MPI9 Jul 2012 12:31
Commenting on Q2 trading, Steve Ingham, Chief Executive said:
"Despite tough market conditions throughout the second quarter of 2012, the Group delivered a 4% increase in gross profit compared to the first quarter. Against last year, gross profit was down 2% against a tough comparator, with Q2 2011 having been our second highest quarter on record, with a growth rate of 32%.
"We continue to invest in growth areas and geographic diversification where we believe there exists long-term potential, with the opening of an office in Cape Town, in South Africa and a further office in Macaé, Rio de Janeiro, in Brazil, adding to the offices in Taipei, Suzhou, Bogota, and Casablanca opened during the first quarter.
"Our headcount has adjusted to reflect market conditions, increasing in areas where we have growth, principally Asia and our newer businesses, as well as reducing in other areas, largely from natural attrition; this resulted in headcount remaining broadly flat quarter-on-quarter.
"It is key from our perspective to manage the cost base, principally headcount, to reflect market conditions, whilst investing to create a platform for greater growth when markets improve. We believe strongly that we have the balance right and the business remains profitable throughout all our major markets, apart from new start-ups.
"We anticipate a challenging third quarter as we enter the seasonally quieter summer period in Continental Europe and the UK, against tough comparables and an ongoing backdrop of economic uncertainty.
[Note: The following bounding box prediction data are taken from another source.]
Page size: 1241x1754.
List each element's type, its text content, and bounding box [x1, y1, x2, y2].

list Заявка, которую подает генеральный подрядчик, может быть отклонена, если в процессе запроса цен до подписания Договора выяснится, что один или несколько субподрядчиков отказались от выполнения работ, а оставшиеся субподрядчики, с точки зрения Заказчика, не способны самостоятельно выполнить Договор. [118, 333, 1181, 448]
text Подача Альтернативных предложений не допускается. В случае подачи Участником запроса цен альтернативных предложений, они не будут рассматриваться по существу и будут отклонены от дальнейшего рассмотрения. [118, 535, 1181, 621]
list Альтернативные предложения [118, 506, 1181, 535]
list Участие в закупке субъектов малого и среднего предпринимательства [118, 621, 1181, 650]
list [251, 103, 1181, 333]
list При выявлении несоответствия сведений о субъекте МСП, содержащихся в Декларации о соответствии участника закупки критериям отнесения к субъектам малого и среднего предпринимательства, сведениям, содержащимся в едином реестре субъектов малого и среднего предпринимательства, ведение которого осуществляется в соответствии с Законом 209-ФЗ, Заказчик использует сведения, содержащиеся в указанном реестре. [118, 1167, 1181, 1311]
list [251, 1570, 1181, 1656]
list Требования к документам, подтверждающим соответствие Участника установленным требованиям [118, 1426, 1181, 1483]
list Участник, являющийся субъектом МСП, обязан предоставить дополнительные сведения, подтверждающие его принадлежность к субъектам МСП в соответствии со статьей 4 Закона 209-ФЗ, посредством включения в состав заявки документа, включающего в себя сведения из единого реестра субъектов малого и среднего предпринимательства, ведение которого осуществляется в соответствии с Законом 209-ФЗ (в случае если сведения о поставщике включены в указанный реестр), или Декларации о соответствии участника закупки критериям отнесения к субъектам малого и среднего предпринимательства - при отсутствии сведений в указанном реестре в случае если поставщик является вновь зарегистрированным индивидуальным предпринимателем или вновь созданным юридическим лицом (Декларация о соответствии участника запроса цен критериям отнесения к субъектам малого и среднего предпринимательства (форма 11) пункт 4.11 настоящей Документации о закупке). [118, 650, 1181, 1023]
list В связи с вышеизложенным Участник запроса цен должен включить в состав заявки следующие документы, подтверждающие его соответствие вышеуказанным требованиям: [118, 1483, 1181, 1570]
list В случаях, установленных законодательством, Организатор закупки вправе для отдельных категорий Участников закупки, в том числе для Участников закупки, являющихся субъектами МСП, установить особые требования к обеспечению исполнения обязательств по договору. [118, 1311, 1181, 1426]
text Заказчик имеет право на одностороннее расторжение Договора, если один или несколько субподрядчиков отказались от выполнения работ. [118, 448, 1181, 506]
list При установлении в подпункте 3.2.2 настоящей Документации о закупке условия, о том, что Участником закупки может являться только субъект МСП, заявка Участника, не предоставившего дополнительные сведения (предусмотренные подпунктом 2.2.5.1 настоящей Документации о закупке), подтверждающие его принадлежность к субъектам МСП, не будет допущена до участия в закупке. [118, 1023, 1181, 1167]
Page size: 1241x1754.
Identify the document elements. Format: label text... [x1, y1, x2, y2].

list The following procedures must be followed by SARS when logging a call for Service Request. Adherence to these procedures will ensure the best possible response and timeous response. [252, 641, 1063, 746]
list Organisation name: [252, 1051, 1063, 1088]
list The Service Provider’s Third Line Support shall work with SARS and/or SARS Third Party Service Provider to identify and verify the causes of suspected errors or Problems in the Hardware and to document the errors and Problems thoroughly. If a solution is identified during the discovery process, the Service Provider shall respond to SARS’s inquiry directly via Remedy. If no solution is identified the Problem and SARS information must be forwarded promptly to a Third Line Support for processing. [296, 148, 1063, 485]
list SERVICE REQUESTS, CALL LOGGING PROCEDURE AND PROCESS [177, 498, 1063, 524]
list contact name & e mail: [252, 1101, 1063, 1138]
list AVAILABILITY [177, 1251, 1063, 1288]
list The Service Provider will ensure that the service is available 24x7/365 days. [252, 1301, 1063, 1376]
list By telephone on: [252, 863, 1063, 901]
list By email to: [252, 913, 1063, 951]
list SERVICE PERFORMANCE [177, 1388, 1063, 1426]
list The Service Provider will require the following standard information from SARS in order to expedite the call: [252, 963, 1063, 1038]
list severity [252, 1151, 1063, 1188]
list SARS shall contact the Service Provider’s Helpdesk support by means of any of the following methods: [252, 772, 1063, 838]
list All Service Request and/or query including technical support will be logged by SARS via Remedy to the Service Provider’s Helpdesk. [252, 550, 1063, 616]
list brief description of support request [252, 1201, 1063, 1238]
The Group is financially strong, with net cash in the region of £32m. We remain well-placed to take advantage of any recovery in the markets in which we operate. At this time, we expect our half and full year operating profit from trading activities to be broadly in line with current market estimates. This operating profit does not include any restructuring charges due to recent regional management changes."